:: Aim of the exercise ::
Answer these questions from the passage on Hebrews 11 below:
1. What did Jacob do as he leaned on the top of his staff?
2. How many chapters does the passage say the Old Testament gives to Isaac?
3. Which act of faith by Jacob does the writer say would have been mentioned?

:: Text shown ::
By faith Jacob, when he was dying, blessed each of Joseph’s sons, and worshiped as he leaned on the top of  his staff.

By faith Joseph, when his end was near, spoke about the exodus of the Israelites from Egypt and gave instructions about his bones. (Hebrews 11:20-22)

That’s it. Why such (apparently) short thrift?

Each of these men got plenty of airtime in the Old Testament (two chapters for Isaac, over nine and ten for Jacob and Joseph, respectively). Not everything they did was an act of faith, of course. Like us, they were mere mortals, with weaknesses, sins, and foibles. But they trusted in the God of Abraham and spawned the bloodline that would lead to Christ.

If I were writing this chapter, I would’ve mentioned their more dramatic acts of faith: Isaac, marrying the first woman to help water his flocks; Jacob,  wrestling with God through the night for His blessing; Joseph, trusting God to deliver him from prison to the second-highest position in Egypt.

:: Extracted records ::
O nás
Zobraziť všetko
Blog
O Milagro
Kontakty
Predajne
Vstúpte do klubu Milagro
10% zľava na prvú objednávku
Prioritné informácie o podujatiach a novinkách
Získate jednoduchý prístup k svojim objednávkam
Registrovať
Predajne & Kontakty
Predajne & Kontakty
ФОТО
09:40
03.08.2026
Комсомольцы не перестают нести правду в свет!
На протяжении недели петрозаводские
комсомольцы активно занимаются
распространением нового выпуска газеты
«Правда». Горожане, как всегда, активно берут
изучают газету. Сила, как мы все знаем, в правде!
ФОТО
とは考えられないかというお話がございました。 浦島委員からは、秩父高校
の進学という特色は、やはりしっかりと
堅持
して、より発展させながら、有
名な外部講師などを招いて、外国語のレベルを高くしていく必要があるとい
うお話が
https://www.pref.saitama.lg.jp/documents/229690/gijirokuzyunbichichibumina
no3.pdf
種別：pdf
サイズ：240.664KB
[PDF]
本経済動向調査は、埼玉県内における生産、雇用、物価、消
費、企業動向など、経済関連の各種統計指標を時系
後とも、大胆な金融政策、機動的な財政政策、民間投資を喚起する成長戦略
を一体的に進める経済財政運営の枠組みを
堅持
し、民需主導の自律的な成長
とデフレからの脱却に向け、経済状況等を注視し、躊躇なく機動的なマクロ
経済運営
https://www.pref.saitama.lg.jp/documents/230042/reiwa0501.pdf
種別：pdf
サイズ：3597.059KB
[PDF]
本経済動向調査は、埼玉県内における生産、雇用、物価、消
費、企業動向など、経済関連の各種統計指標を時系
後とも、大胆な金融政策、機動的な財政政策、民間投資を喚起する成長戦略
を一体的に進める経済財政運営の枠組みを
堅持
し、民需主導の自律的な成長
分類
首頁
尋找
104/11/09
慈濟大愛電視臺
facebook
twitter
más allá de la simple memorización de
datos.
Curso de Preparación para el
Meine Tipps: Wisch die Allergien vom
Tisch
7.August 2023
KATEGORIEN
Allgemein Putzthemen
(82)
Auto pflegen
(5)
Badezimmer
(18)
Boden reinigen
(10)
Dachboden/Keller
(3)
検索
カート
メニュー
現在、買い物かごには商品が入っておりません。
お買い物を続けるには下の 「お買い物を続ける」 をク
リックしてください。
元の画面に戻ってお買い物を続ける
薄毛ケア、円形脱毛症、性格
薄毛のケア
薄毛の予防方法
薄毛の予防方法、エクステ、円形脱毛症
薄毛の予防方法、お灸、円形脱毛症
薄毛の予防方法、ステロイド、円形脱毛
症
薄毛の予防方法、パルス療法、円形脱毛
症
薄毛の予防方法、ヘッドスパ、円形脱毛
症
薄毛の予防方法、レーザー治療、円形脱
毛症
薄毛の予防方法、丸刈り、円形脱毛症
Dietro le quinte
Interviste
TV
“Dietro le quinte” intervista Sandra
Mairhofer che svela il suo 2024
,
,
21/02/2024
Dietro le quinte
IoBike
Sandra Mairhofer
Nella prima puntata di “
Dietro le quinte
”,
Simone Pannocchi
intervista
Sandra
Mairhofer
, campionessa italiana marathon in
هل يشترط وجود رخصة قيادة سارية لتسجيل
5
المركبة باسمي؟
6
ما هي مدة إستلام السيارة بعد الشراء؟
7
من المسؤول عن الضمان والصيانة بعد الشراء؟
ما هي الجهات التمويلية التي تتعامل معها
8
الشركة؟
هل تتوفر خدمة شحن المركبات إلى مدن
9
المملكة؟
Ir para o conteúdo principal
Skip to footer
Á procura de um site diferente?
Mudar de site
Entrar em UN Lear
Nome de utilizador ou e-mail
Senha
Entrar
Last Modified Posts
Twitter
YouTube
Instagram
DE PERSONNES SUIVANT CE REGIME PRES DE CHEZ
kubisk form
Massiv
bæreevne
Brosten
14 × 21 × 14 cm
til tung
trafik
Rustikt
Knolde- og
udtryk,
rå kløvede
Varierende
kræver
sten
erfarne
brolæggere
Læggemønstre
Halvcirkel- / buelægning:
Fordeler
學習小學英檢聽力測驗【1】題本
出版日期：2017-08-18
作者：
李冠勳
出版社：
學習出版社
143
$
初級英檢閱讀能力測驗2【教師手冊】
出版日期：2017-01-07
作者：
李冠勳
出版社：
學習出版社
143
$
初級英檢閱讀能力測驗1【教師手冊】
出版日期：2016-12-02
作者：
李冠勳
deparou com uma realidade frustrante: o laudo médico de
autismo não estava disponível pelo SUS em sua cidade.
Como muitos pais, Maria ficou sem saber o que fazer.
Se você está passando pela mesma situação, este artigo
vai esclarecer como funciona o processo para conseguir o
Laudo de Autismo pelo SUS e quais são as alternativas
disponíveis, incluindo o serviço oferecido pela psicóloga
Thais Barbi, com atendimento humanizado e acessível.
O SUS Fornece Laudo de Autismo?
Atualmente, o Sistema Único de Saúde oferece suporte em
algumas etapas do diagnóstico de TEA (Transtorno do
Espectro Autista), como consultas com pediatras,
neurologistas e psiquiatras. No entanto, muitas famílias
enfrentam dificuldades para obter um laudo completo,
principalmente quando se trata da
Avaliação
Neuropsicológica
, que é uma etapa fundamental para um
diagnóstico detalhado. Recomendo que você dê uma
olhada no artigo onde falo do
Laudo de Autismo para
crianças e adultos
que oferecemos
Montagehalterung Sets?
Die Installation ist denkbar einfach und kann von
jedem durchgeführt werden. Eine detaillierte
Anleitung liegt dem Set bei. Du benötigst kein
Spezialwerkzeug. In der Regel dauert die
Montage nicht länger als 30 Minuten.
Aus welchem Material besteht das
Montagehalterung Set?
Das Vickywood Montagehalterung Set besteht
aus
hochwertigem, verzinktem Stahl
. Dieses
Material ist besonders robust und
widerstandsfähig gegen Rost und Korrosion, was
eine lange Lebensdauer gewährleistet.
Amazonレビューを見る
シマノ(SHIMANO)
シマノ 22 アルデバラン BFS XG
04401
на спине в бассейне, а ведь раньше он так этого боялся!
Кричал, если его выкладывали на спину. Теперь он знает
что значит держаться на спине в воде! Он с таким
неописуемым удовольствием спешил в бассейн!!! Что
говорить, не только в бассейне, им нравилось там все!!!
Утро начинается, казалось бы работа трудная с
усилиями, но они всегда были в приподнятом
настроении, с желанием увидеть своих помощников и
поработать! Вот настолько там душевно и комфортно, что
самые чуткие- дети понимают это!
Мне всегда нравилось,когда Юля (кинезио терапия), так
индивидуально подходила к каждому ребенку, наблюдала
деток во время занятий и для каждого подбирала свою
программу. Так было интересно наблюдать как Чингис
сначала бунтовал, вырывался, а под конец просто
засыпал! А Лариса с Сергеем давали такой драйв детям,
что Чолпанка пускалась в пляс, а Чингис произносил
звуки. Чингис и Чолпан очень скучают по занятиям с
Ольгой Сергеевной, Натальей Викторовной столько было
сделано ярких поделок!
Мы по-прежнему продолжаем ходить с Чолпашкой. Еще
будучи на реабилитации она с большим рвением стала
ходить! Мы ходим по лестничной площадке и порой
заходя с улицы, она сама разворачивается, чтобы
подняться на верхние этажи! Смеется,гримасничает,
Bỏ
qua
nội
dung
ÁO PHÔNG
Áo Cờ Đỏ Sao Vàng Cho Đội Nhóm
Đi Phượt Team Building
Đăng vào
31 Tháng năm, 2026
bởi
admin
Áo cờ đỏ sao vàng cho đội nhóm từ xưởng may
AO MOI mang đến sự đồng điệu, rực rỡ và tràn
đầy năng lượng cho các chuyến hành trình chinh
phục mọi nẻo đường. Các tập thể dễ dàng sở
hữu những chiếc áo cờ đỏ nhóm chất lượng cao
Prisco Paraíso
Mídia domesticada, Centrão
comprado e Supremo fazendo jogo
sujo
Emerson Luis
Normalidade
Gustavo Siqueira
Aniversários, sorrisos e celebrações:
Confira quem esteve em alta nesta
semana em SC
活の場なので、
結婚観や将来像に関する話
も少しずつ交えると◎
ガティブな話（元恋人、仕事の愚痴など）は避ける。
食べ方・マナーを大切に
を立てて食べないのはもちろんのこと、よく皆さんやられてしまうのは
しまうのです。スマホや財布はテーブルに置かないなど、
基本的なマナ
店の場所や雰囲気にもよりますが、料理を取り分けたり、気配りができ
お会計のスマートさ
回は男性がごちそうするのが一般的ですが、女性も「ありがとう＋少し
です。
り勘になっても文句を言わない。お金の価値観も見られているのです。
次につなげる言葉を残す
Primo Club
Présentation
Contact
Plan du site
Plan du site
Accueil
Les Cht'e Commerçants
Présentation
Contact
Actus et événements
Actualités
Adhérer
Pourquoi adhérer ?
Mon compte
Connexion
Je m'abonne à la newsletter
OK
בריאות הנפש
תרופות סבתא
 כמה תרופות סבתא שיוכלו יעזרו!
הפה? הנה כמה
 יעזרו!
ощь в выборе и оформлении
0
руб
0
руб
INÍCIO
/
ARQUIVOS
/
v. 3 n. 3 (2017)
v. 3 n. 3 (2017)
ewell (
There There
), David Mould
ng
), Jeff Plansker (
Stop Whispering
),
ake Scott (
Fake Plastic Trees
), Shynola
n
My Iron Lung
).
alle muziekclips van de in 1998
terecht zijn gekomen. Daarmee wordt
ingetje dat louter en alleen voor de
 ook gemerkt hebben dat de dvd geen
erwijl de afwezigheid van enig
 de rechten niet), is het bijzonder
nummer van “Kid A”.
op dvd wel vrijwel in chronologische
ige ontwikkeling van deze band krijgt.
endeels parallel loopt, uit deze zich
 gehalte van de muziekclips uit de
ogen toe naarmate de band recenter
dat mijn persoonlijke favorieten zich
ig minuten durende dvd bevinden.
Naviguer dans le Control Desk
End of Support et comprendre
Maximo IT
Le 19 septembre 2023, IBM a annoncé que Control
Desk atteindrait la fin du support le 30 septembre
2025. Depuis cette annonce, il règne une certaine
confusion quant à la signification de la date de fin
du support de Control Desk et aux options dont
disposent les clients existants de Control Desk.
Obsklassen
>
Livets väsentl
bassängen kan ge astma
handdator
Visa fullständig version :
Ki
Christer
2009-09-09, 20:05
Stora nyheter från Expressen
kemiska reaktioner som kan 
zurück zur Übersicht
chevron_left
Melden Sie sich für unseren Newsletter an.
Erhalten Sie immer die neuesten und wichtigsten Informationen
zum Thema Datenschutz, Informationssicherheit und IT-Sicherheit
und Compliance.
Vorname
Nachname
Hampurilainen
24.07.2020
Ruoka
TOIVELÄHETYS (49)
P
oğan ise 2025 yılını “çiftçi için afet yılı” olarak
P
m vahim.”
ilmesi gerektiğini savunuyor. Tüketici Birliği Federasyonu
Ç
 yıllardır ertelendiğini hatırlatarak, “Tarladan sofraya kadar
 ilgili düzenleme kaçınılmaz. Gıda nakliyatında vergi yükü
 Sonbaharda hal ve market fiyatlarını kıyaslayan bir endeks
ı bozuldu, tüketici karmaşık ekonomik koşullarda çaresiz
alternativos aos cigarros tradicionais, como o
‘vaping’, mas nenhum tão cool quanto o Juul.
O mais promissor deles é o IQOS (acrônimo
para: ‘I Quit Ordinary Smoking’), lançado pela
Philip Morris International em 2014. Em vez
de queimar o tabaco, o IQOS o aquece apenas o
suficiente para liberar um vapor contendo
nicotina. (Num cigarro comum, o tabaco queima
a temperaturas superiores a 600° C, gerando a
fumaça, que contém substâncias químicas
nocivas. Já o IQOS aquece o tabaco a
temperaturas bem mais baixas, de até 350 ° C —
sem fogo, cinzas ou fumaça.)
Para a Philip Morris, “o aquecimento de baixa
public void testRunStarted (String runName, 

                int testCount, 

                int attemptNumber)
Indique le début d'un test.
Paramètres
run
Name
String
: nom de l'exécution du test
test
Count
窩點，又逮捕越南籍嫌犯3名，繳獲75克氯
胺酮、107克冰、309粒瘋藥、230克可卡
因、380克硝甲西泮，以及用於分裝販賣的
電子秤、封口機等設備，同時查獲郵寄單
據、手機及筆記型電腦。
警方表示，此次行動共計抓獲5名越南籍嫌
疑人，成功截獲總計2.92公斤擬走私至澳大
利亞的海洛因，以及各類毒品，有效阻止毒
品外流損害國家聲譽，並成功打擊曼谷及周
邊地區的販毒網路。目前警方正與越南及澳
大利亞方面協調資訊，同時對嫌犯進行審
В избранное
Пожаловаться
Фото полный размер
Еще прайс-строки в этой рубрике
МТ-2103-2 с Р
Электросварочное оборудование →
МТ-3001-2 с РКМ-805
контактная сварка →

:: Solution ::
1. He worshiped.
2. Two chapters.
3. Wrestling with God through the night for His blessing.